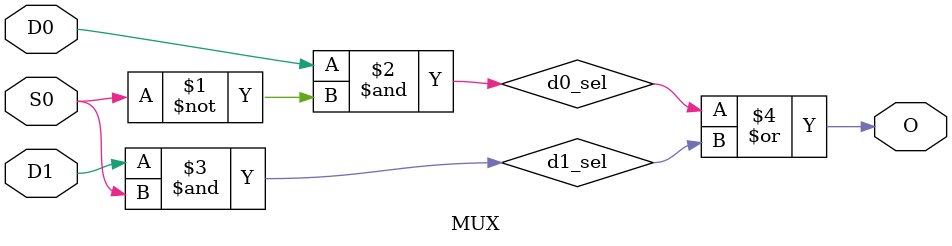
<source format=v>
module MUX (
  input D0,
  input D1,
  input S0,
  output O
);

  wire d0_sel;
  wire d1_sel;

  assign d0_sel = D0 & ~S0;
  assign d1_sel = D1 & S0;
  assign O = d0_sel | d1_sel;

endmodule


</source>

## TASK DIRECTIONS
Images in the records must not be repeated; everything else should be returned exactly.

## ANSWER TO THE PROBLEM
<source format=v>
module MUX (
  input D0,
  input D1,
  input S0,
  output O
);

  wire d0_sel;
  wire d1_sel;

  assign d0_sel = D0 & ~S0;
  assign d1_sel = D1 & S0;
  assign O = d0_sel | d1_sel;

endmodule


</source>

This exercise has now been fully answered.